Of the lines below, reproduce exactly those from the line containing "right eye: (316, 145)" to the end, including both the first and the last.

┌─ The records

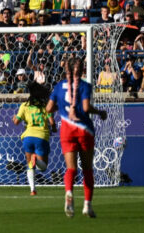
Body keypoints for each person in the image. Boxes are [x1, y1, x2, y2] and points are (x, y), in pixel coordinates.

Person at [46, 57, 108, 218]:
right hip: (84, 129)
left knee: (71, 168)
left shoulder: (59, 86)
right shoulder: (85, 85)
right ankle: (87, 205)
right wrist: (99, 112)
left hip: (66, 130)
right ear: (81, 70)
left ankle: (69, 193)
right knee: (87, 169)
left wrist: (63, 107)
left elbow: (48, 108)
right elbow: (86, 107)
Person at [12, 82, 56, 196]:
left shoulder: (24, 106)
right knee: (43, 167)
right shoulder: (45, 106)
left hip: (28, 137)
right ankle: (36, 158)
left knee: (30, 165)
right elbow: (52, 122)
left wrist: (14, 118)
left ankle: (33, 190)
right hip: (41, 136)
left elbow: (16, 122)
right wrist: (54, 128)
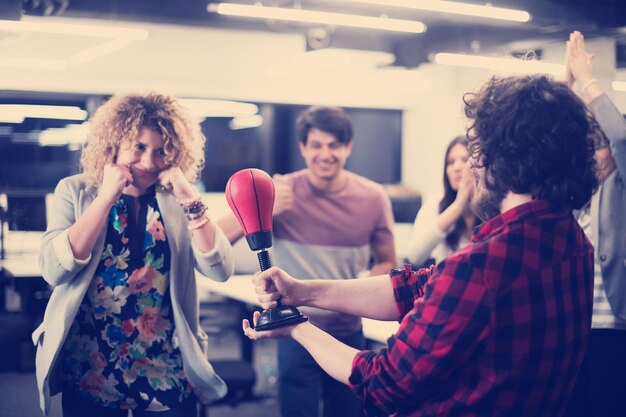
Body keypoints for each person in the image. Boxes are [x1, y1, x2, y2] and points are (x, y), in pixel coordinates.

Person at [243, 74, 599, 417]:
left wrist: (296, 327)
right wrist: (301, 292)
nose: (474, 163)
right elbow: (416, 287)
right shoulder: (574, 243)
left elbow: (381, 381)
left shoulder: (482, 267)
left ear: (503, 158)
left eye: (479, 150)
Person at [34, 92, 235, 416]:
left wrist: (188, 196)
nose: (148, 162)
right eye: (138, 147)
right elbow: (54, 269)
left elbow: (220, 269)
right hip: (91, 361)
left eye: (160, 152)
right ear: (114, 142)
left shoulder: (176, 200)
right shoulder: (75, 191)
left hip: (164, 361)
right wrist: (105, 198)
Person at [219, 106, 396, 417]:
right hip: (295, 330)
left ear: (348, 147)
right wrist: (267, 210)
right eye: (316, 145)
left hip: (347, 329)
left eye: (334, 145)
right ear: (303, 147)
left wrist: (356, 291)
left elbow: (387, 264)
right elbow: (218, 240)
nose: (325, 154)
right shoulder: (278, 190)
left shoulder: (373, 197)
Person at [563, 31, 626, 417]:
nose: (595, 153)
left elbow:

└─

=== Solution ===
right eye: (316, 145)
left hip: (347, 329)
left eye: (334, 145)
right ear: (303, 147)
left wrist: (356, 291)
left elbow: (387, 264)
right elbow: (218, 240)
nose: (325, 154)
right shoulder: (278, 190)
left shoulder: (373, 197)
Person at [563, 31, 626, 417]:
nose: (595, 153)
left elbow:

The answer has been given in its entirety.